China–Kuwait relations refers to the bilateral relations between the People's Republic of China (PRC) and the State of Kuwait.

== History ==
The two countries established diplomatic relations on March 22, 1971. Kuwait was the first Gulf country to recognize the PRC. In 1990, China voted for every United Nations Security Council resolution condemning the Iraqi invasion of Kuwait, but abstained one put foreign troops on the ground due to its non-interference policy. Kuwait was the first Gulf country to sign a military cooperation deal with China in 1995. In the 1990s, Kuwait bought $186 million worth of Chinese arms. Kuwait has supported China on political issues such as Western sanctions over Tiananmen, Hong Kong National Security Law, and China's policies in Xinjiang.

In 2018, China and Kuwait signed a strategic partnership. In July 2018, the State Administration for Science, Technology and Industry for National Defence signed an agreement with the Government of Kuwait to increase cooperation in the defense industry. China also agreed to increase investment in the Kuwaiti energy sector. In July 2019, UN ambassadors of 37 countries, including Kuwait, have signed a joint letter to the UNHRC defending China's treatment of Uyghurs in the Xinjiang region. In June 2020, Kuwait was one of 53 countries backed the Hong Kong national security law at the United Nations. On March 22, 2021, General Secretary of the Chinese Communist Party Xi Jinping and Kuwaiti Emir Nawaf Al-Ahmad Al-Jaber Al-Sabah exchanged congratulatory messages on the 50th anniversary of the establishment of diplomatic relations between China and Kuwait. Chinese Premier Li Keqiang and Kuwaiti Prime Minister Sabah Al-Ahmad Al-Jaber Al-Sabah exchanged congratulatory messages.

== Economic relations ==
The governments of China and Kuwait have signed a trade agreement, an agreement on the encouragement and protection of investment, an agreement on the establishment of a joint economic and trade committee, and an agreement on the avoidance of double taxation. Since 1955, the two countries have started direct private trade. In 2008, the trade volume between China and Kuwait was US$6.784 billion, of which China exported US$1.744 billion and imported US$5.04 billion. China's main exports are mechanical and electrical products, high-tech products, textiles, etc., and its main imports are crude oil and petrochemical products. As of 2022, Kuwait ran a trade deficit with China.

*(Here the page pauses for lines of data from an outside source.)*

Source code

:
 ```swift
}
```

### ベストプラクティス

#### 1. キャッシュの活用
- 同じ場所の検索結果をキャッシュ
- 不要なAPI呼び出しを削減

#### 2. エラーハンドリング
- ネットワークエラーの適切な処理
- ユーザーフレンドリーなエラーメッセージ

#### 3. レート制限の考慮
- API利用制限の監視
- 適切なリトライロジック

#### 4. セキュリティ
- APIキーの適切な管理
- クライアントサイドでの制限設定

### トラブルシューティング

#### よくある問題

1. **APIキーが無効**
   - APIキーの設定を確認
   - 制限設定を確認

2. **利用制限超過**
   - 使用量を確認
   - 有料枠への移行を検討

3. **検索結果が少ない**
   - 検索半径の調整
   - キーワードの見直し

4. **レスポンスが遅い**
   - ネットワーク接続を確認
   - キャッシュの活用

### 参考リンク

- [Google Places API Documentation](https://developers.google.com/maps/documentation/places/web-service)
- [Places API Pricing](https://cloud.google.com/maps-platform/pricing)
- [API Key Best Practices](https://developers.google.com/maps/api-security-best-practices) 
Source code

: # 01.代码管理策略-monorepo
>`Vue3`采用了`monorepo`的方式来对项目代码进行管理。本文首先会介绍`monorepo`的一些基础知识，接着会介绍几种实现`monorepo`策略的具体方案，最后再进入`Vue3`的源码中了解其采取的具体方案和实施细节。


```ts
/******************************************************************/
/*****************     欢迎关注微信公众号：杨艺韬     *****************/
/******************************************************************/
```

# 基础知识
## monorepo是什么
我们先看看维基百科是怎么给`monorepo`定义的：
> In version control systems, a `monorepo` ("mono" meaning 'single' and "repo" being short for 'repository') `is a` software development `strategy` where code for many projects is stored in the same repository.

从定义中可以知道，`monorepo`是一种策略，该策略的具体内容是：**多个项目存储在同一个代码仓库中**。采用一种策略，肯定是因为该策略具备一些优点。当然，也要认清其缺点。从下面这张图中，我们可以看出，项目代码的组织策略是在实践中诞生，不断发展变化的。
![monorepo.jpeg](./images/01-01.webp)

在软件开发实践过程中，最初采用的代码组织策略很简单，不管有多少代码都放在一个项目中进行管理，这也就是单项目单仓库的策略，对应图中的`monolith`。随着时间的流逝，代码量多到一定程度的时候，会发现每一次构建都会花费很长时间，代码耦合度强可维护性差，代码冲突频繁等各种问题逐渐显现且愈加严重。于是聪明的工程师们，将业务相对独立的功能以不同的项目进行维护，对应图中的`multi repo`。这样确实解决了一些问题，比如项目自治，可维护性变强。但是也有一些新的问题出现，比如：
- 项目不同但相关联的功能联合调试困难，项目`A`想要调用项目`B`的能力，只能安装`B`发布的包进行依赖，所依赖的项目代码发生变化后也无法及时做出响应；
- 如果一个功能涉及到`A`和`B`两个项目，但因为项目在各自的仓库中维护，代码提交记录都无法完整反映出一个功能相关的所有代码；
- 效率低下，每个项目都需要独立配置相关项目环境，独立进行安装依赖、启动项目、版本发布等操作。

Kuwait Investment Authority (KIA) bought a $720 million stake in Industrial and Commercial Bank of China in 2006. By 2011, KIA had around $5.6 billion invested in Chinese companies, including the Agricultural Bank of China and CITIC Securities. Since 1982, the Kuwait Fund for Arab Economic Development has lent nearly $1 billion to China to finance provincial infrastructure projects.